Euidok Ryu (Doosan Electro-Materials) presented a session on High Thermal Resistance FFC Technology for Automotive Applications.” Within the automotive industry, new trends in autonomous vehicles, electric vehicles and connected cars (involving more software and electronic components) the role of wires (which used to be confined to power and signaling) is now much more diversified and highly integrated. With more functions to handle, automotive wire harnesses currently are increasing volume and weight of product. Lighter and simpler wires (FFC) are raised as substitutes for wire harnesses for higher reliability such as thermal resistance, (vehicle interior are demanding thermal resistance around 125°C and components of the engine room are requiring thermal resistance around 150°C). Whereas, there is a limit to extending polyester material application, mainly used for FFC with low heat-resistant temperature (UL Rating 105°C) and typical tendecy to hydrolysis under high-humidity and high-temperature conditios.  To overcome this problem, the hydrothermal degradation characteristics can be solved by constructing a Crosslinking type Resin system and introducing Graft-polyester which could withstand the process temperature of 260°C. This product was first certified as a Coating Type FFC to rating 125°C and 150°C by UL.
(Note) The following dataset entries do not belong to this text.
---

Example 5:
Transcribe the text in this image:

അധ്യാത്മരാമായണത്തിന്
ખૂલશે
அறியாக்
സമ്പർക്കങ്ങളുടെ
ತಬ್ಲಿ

Marta Gonzalez Martinez (Celestica Spain) presented a session on “Wire Harness Manufacturing, How to Develop a Process.”  Wire harness and cable assembly process could be an easy or complex process depending on its own definition and the tooling chosen. To obtain a repetitive and efficient process that assure IPC/WHMA-A-620 quality requirements is essential to establish clearly which are the key parameters and tools adequated to the type of cables or harnesses to be produced. Therefore, prior to start manufacturing, an initial process information is required while others parameters are obtained during first batch building. All this information and parameters are the key to obtain a robust process. This presentation will provide an overview of processes and tools requirements to manufacture the most common cable and harness in industry.